India plans to set up a satellite tracking station in Vietnam. It is likely to be located at Ho Chi Minh City in Southern Vietnam, and will be linked electronically to another of its tracking stations in Indonesia. India has already asset up a string of similar centres in the Andaman and Nicobar Islands, Brunei, Biak in eastern Indonesia and Mauritius. These centres are used to track satellites in the initial stages of their flight.
India’s space programme is increasing rapidly with a launch scheduled every month. The Indian Space Research Organisation, (ISRO), has perfected the art of space research on a shoe string budget. The proposed Vietnam station will come up at just US$23 million. The new centre, besides tracking, will also be able to receive and process images from India’s observation satellites.
The facility will be used for civilian purposes such as agricultural, environmental and scientific uses. It will also give Hanoi access to capabilities of India’s satellite network.
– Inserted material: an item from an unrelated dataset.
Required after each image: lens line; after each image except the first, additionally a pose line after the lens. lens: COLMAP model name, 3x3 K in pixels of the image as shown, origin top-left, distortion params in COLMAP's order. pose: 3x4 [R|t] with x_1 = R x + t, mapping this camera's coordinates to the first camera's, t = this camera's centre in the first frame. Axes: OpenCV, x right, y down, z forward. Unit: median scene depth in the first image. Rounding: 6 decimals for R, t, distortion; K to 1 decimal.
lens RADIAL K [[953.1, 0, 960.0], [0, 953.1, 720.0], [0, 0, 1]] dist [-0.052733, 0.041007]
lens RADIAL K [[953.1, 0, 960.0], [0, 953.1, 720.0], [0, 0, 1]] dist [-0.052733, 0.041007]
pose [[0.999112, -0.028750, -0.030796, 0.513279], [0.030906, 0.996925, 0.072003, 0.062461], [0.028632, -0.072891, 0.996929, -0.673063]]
The depth of the convergence between India and Vietnam grows more apparent when one considers that India is currently training Vietnamese submariners and has offered Vietnam a $144 million (US$100 million) credit line to buy patrol boats. Hanoi has, in turn, offered India the rights to explore for oil in some areas of the South China Sea that it claims. Both countries have disregarded Chinese protestations over this venture. Both countries have also fought wars against China, India in 1962 and Vietnam in 1979.
The facility gives India a strategic lift. As New Delhi sees it, if China can make inroads into South Asia via Pakistan, there is no reason why it cannot use Vietnam to expand its own influence into the South China Sea. More so when it is not a claimant in the territorial dispute over the Sea.
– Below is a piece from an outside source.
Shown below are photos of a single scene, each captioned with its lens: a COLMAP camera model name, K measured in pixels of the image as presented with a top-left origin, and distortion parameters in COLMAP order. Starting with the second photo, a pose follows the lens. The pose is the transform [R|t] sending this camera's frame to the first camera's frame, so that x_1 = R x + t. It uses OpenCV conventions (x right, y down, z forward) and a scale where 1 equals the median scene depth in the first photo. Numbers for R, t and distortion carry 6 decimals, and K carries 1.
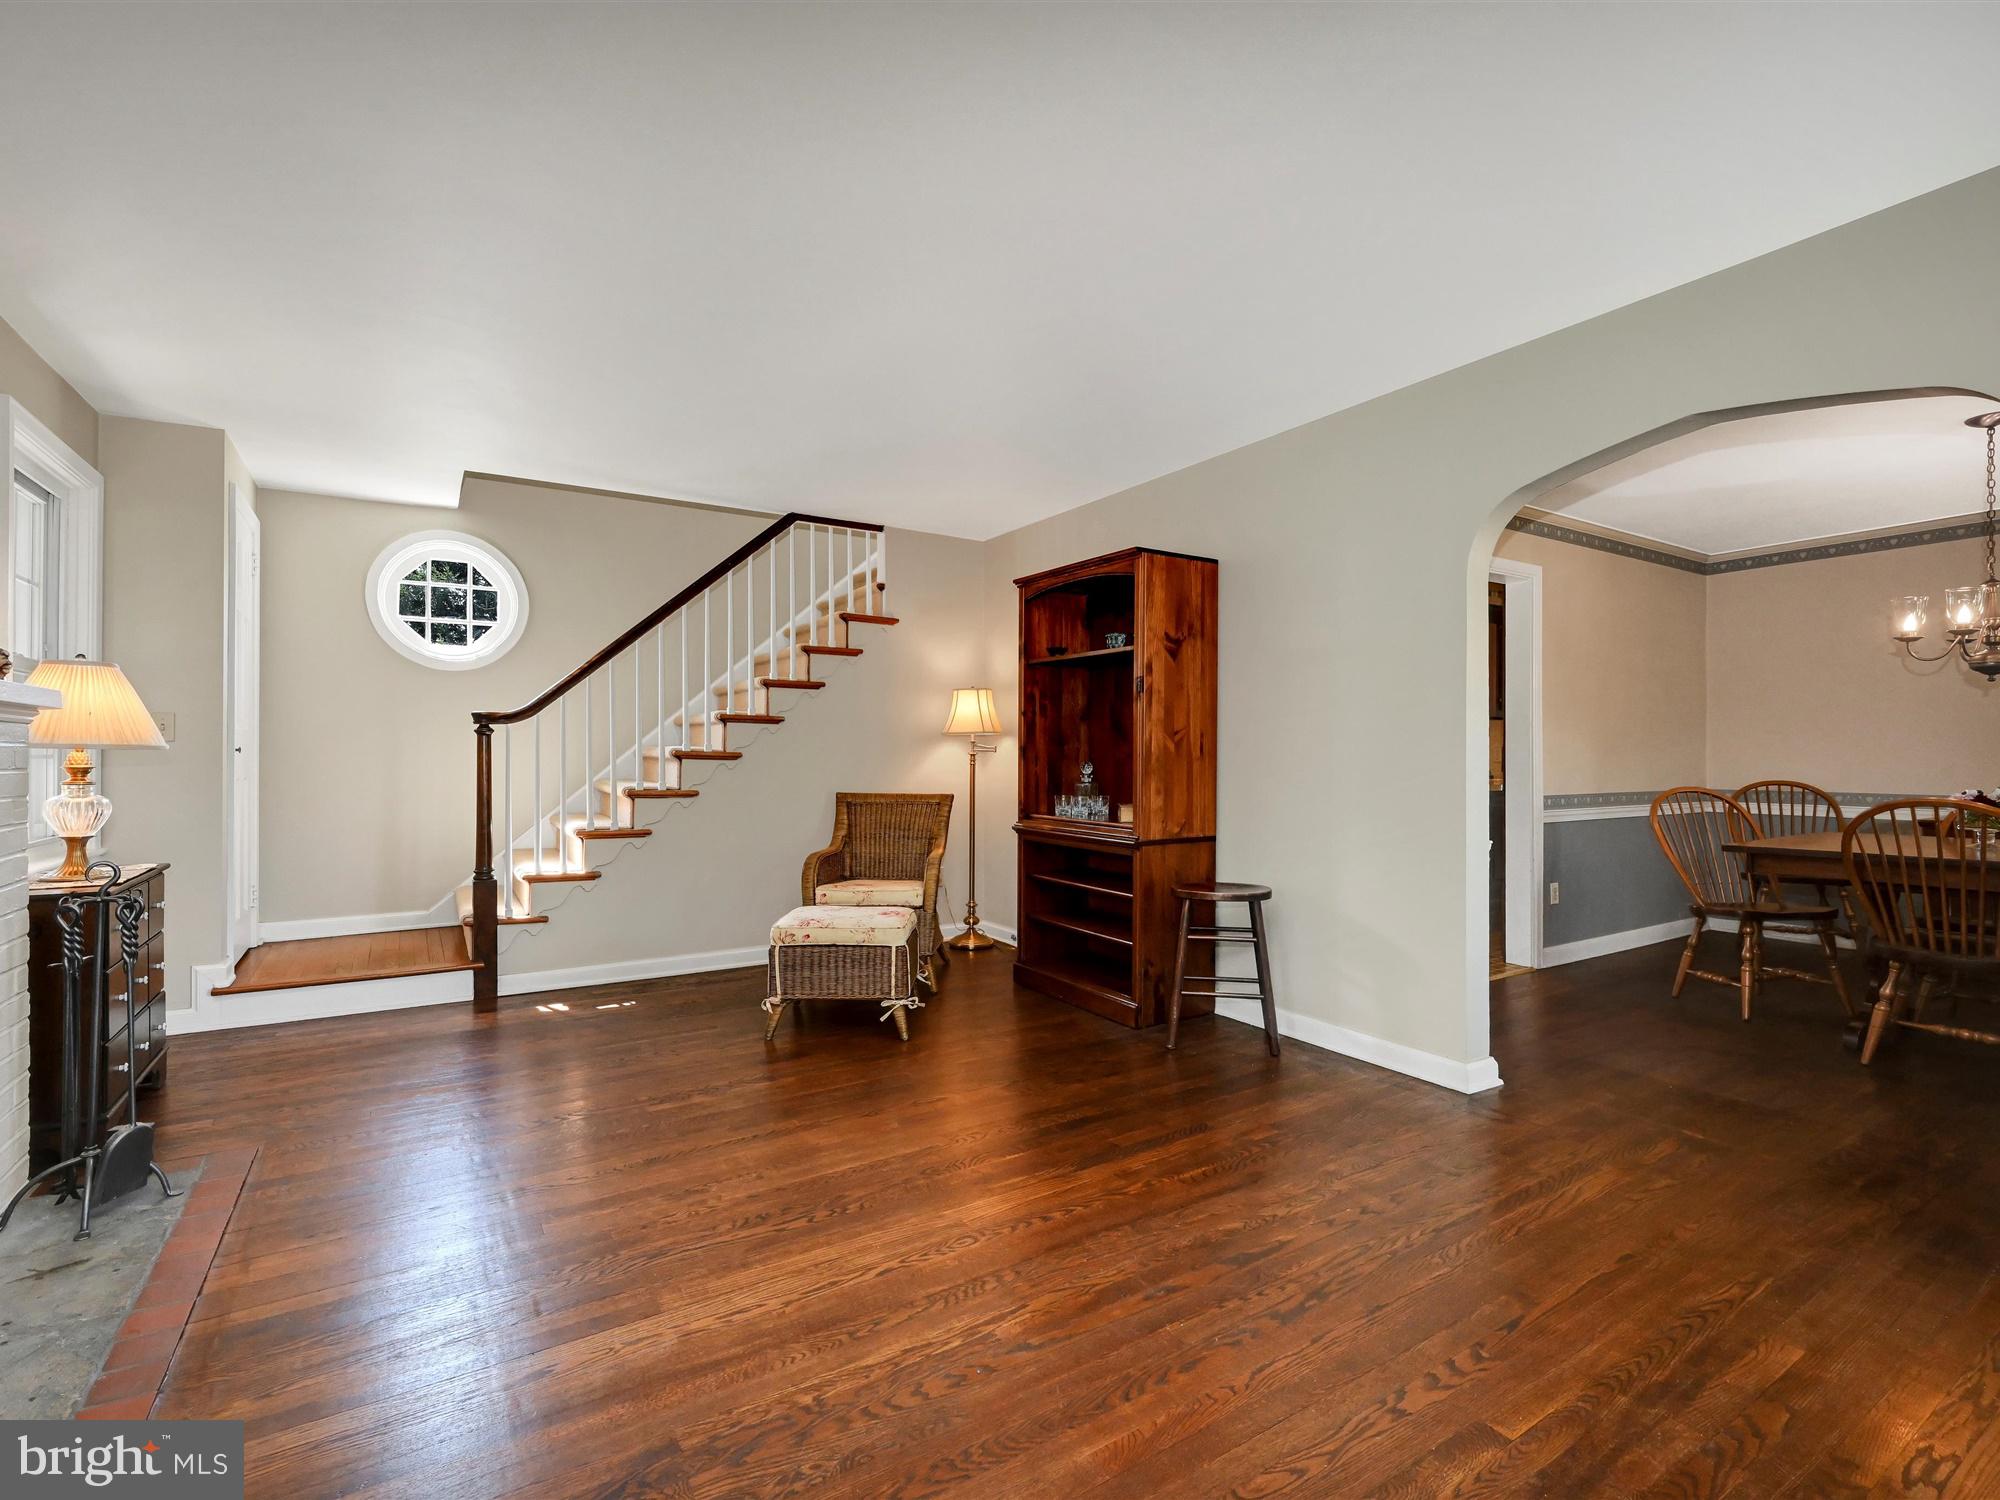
lens RADIAL K [[929.6, 0, 1006.4], [0, 929.6, 742.4], [0, 0, 1]] dist [0.020133, -0.000003]
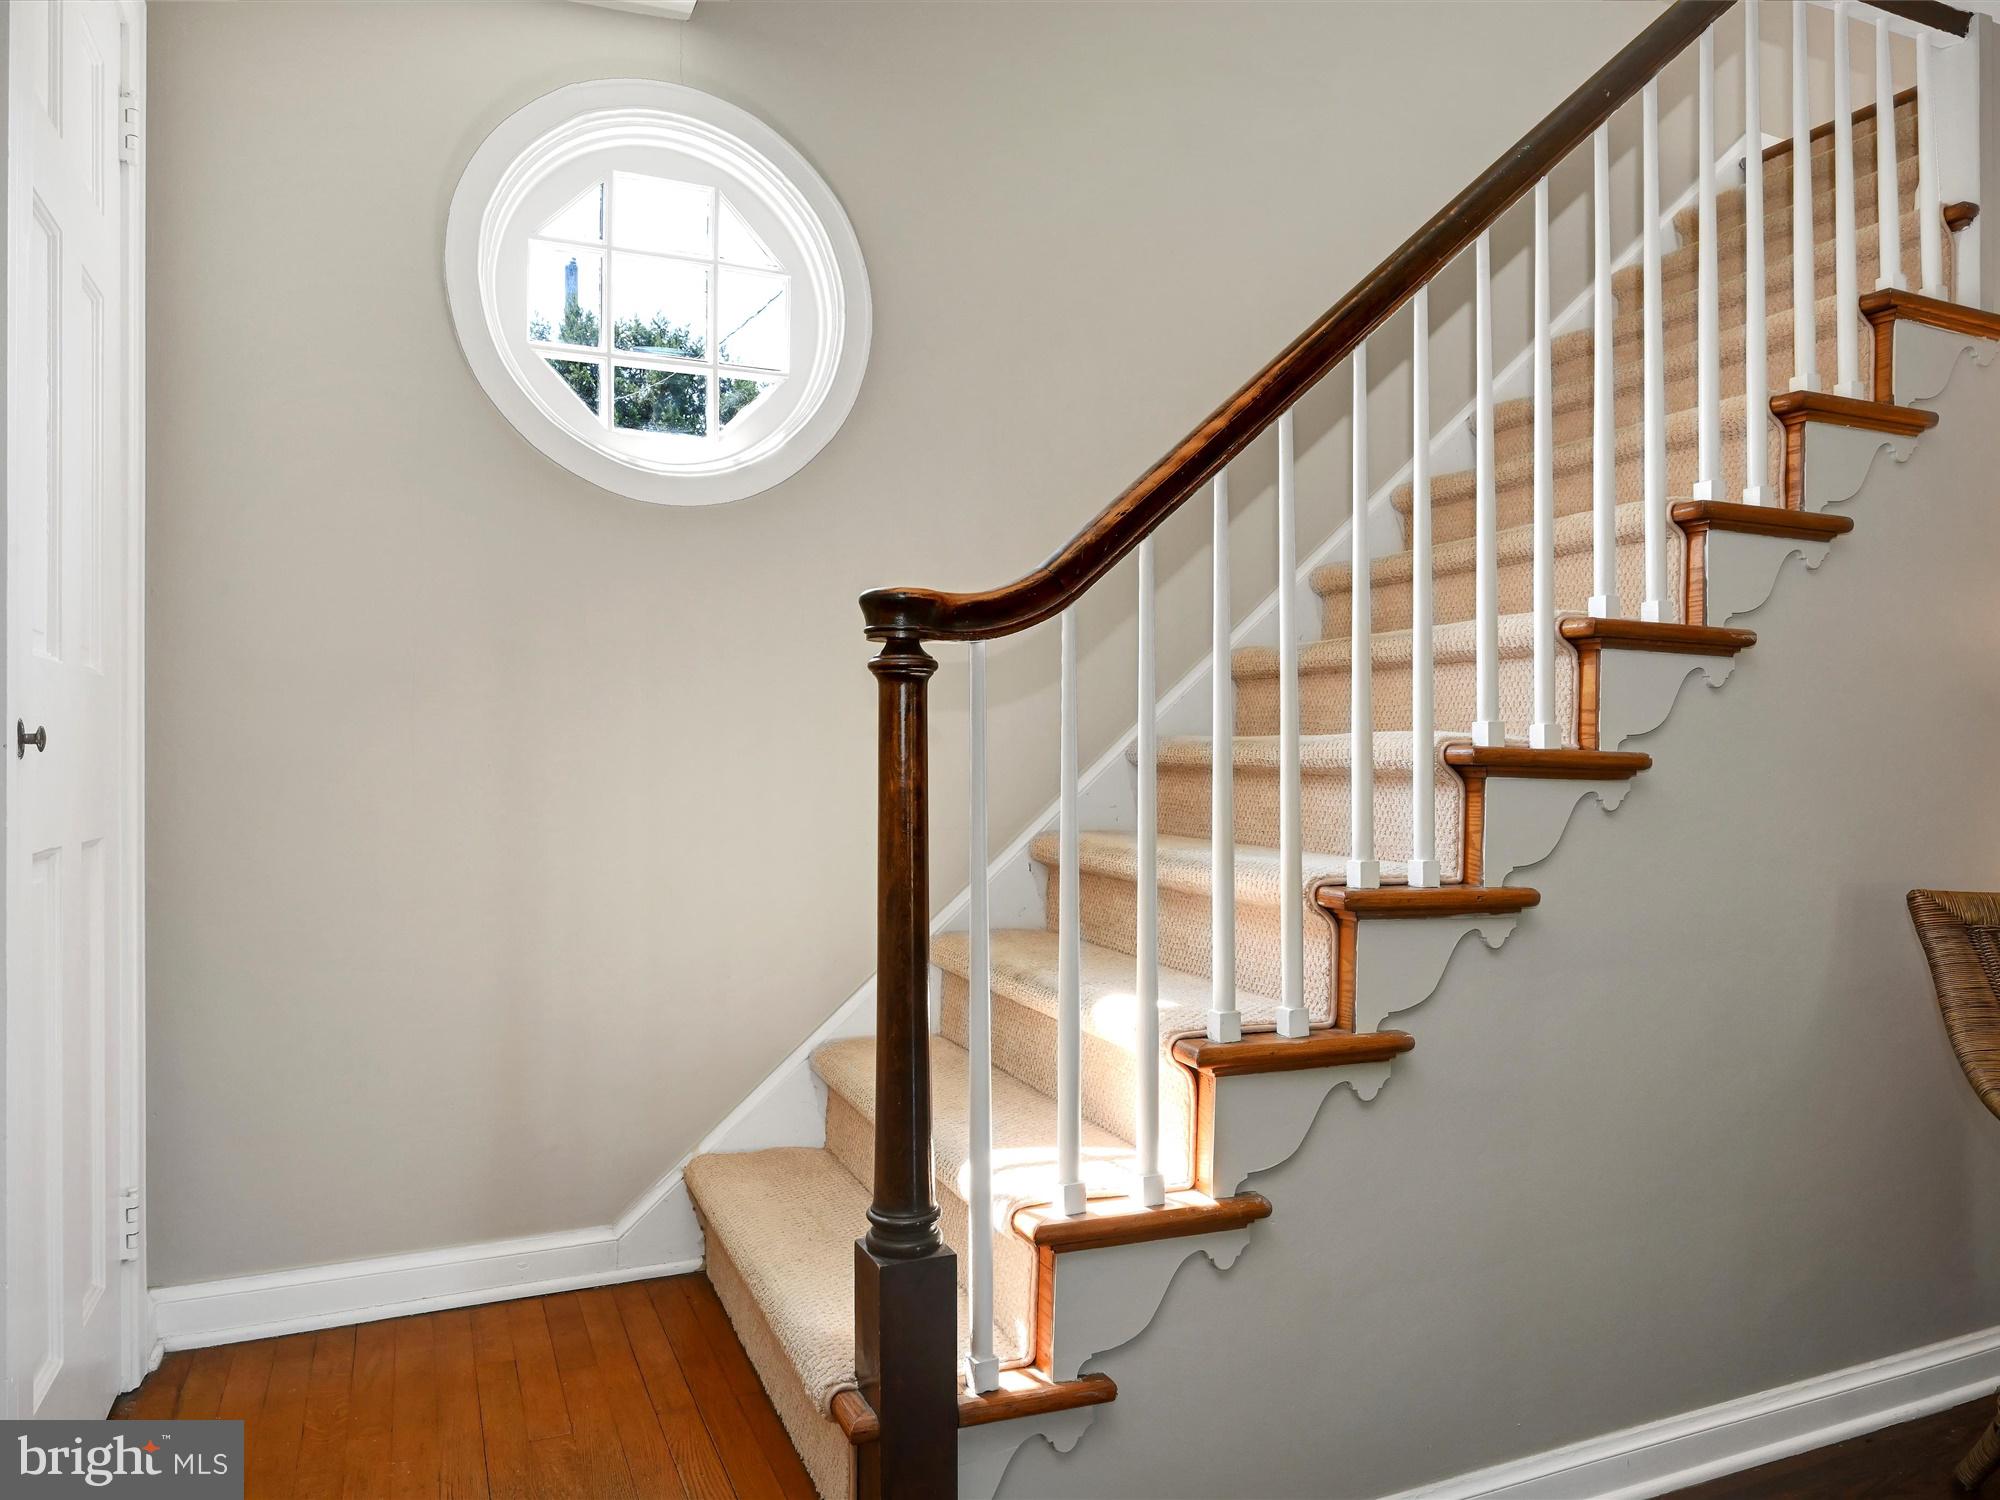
lens RADIAL K [[1336.1, 0, 1000.0], [0, 1336.1, 750.0], [0, 0, 1]] dist [-0.000871, 0.000195]
pose [[0.988815, 0.000724, -0.149143, -0.454742], [0.000237, 0.999979, 0.006428, 0.007672], [0.149144, -0.006392, 0.988795, 0.612934]]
For China, however, India’s presence is an irritation it could well do without. Gu Xiaosong, an expert on Southeast Asian studies (at the Guangxi Academy of Social Sciences) has alleged that India “has no territorial disputes with China in the South China Sea” and wishes to merely “stir up trouble in the region to serve its own ends, which is to counterbalance China’s influence”. In China’s perception, at a time when it has problems with its economic growth, huge amounts of capital exiting the country, Taiwan electing a leader who seeks to slow and possibly reverse the country’s growing economic dependence on the mainland and the US seemingly returning to the region and forming alliances anew, India’s newly-developed toehold in Vietnam and Hanoi’s enhanced prowess is a distraction it could do without.
While Beijing can counter India and Vietnam individually, it must surely be concerned by the growing alliances that are being formed against it by countries both within and beyond the region. India’s satellite tracking facility in Ho Chi Minh City is only one indicator of these alliances.